Salman Rushdie at the Hay Festival, 2016

Salman Rushdie at the Hay Festival, 2016

A Short Story From Rushdie's East, West

'Good Advice Is Rarer Than Rubies' features in Salman Rushdie’s anthology of short stories East, West. It tells the story of a woman who seemingly wishes to join her fiancé in England. The action takes place at the British Consulate in India. The main themes of the story are postcolonialism, migration, gender, tradition, and power.

'Good Advice Is Rarer Than Rubies' Summary

Miss Rehana arrives at the British Consulate on a colourful bus. The driver bows theatrically as Miss Rehana gets off the bus.

Muhammad Ali watches Miss Rehana as she approaches the lala at the doors of the Consulate to ask what time they open. The lala, who is usually rude, answers Miss Rehana in an almost polite manner.

There are other women waiting in front of the Consulate. But Miss Rehana is the only one who is not accompanied by male relatives.

Muhammad Ali seems to be attracted to Miss Rehana and approaches her. She is eating chili-pakoras. Muhammad Ali asks Miss Rehana if she wants his advice for a small fee. Miss Rehana says that she’s a poor orphan and that she is unable to pay. Muhammad Ali offers his advice for free.

Muhammad Ali leads Miss Rehana to his low wooden desk in his corner of the shanty town. He asks for Miss Rehana’s personal details. She is engaged to Mustafa Dar, currently residing in England. Muhammad Ali proceeds to examine Miss Rehana’s application form. He tells her that getting a permit is extremely difficult.

Muhammad Ali says that the sahibs (officials working at the Consulate) think that all the women claiming to be dependants of people in England are frauds. He explains that the sahibs will ask very intimate questions that Miss Rehana might be too bashful to answer and that one mistake will disqualify her. Miss Rehana for the first time appears to be nervous.

Extracted data
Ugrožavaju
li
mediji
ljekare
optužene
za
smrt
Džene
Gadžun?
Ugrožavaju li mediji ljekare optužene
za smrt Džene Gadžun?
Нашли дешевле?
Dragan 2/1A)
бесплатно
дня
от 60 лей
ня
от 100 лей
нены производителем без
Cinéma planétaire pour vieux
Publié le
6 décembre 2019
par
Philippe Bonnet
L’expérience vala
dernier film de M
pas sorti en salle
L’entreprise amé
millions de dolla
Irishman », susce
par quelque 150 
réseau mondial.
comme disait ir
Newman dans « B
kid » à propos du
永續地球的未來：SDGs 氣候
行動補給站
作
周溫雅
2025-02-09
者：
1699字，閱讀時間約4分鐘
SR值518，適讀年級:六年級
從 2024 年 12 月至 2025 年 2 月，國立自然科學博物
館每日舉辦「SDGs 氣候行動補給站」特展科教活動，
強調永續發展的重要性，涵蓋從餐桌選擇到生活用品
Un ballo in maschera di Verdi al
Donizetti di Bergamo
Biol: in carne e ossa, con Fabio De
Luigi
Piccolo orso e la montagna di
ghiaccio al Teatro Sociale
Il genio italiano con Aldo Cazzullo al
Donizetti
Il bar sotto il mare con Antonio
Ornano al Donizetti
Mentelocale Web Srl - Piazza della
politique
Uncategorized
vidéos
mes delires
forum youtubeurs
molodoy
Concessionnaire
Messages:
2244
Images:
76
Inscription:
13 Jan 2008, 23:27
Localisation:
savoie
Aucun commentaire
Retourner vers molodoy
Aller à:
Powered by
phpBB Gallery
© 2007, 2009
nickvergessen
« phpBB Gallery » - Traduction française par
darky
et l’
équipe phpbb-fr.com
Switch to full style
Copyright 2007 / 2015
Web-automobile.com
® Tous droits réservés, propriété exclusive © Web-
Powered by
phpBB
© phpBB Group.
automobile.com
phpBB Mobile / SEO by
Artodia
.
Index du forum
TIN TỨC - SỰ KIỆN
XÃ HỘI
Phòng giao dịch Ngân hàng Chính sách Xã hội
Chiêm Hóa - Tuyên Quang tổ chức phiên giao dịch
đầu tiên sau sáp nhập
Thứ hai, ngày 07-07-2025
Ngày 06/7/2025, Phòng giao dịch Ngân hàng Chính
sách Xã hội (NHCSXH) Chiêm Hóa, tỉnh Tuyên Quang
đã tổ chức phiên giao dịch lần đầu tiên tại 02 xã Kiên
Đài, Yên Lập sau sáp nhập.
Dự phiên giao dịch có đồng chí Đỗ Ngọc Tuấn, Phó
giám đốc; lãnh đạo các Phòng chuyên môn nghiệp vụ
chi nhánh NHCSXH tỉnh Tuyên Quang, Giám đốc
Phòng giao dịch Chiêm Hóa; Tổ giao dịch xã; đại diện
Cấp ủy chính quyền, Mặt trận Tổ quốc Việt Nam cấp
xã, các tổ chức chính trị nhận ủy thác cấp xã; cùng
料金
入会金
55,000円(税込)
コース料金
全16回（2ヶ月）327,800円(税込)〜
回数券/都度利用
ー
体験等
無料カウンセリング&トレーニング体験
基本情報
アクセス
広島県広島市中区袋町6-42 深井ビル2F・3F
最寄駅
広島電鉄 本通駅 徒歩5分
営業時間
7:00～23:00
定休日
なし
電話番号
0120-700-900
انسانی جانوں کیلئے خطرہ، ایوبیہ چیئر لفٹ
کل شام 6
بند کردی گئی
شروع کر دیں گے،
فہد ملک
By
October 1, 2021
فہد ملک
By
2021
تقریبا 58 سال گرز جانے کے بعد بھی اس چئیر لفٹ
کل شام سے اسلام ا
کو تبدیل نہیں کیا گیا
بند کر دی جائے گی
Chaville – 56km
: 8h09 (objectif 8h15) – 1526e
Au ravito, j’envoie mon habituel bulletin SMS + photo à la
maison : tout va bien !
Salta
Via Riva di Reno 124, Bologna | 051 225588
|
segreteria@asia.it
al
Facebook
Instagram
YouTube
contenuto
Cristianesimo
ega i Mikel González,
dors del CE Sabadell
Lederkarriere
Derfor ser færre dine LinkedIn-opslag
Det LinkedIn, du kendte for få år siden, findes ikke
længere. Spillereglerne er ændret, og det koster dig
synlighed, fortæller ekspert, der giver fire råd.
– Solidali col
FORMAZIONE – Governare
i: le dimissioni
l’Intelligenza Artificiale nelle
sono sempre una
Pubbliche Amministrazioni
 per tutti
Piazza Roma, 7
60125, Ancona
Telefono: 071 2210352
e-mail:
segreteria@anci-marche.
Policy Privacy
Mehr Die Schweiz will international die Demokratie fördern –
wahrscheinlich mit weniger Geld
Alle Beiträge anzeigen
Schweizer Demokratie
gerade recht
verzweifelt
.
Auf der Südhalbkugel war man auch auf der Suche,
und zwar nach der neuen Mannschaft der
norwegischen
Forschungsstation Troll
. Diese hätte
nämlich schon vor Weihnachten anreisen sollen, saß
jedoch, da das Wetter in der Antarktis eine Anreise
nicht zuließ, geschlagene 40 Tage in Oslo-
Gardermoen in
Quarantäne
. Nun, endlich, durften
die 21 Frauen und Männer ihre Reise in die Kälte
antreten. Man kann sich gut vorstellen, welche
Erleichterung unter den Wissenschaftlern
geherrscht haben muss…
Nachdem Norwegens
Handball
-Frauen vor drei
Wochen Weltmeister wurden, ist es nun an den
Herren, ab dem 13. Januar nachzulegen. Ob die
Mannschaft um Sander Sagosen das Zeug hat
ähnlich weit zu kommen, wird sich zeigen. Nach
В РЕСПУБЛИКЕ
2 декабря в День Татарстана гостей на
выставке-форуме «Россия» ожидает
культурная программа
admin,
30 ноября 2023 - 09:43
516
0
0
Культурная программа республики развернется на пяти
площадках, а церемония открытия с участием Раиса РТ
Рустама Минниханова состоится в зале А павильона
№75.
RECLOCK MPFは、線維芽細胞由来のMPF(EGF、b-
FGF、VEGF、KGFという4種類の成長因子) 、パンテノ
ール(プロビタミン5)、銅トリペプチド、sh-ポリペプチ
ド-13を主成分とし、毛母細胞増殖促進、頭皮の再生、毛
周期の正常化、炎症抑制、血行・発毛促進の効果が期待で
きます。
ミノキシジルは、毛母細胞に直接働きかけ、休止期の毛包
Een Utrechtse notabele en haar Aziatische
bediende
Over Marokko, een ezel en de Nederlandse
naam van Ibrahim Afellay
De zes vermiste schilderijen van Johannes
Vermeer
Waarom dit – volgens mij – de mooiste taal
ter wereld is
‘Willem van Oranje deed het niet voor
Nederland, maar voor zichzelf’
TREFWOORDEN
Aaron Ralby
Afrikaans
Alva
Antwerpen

Parts of the exercise
**A)** According to the story summary, who is Miss Rehana engaged to?
**B)** Reproduce the records from their first line through the line containing "館每日舉辦「SDGs 氣候行動補給站」特展科教活動，", swapping "лей" for "рублей" and leaving everything else untouched. Return only those lines.

Answers to each task
**A)** She is engaged to Mustafa Dar, who lives in England.

**B)**
Ugrožavaju
li
mediji
ljekare
optužene
za
smrt
Džene
Gadžun?
Ugrožavaju li mediji ljekare optužene
za smrt Džene Gadžun?
Нашли дешевле?
Dragan 2/1A)
бесплатно
дня
от 60 рублей
ня
от 100 рублей
нены производителем без
Cinéma planétaire pour vieux
Publié le
6 décembre 2019
par
Philippe Bonnet
L’expérience vala
dernier film de M
pas sorti en salle
L’entreprise amé
millions de dolla
Irishman », susce
par quelque 150 
réseau mondial.
comme disait ir
Newman dans « B
kid » à propos du
永續地球的未來：SDGs 氣候
行動補給站
作
周溫雅
2025-02-09
者：
1699字，閱讀時間約4分鐘
SR值518，適讀年級:六年級
從 2024 年 12 月至 2025 年 2 月，國立自然科學博物
館每日舉辦「SDGs 氣候行動補給站」特展科教活動，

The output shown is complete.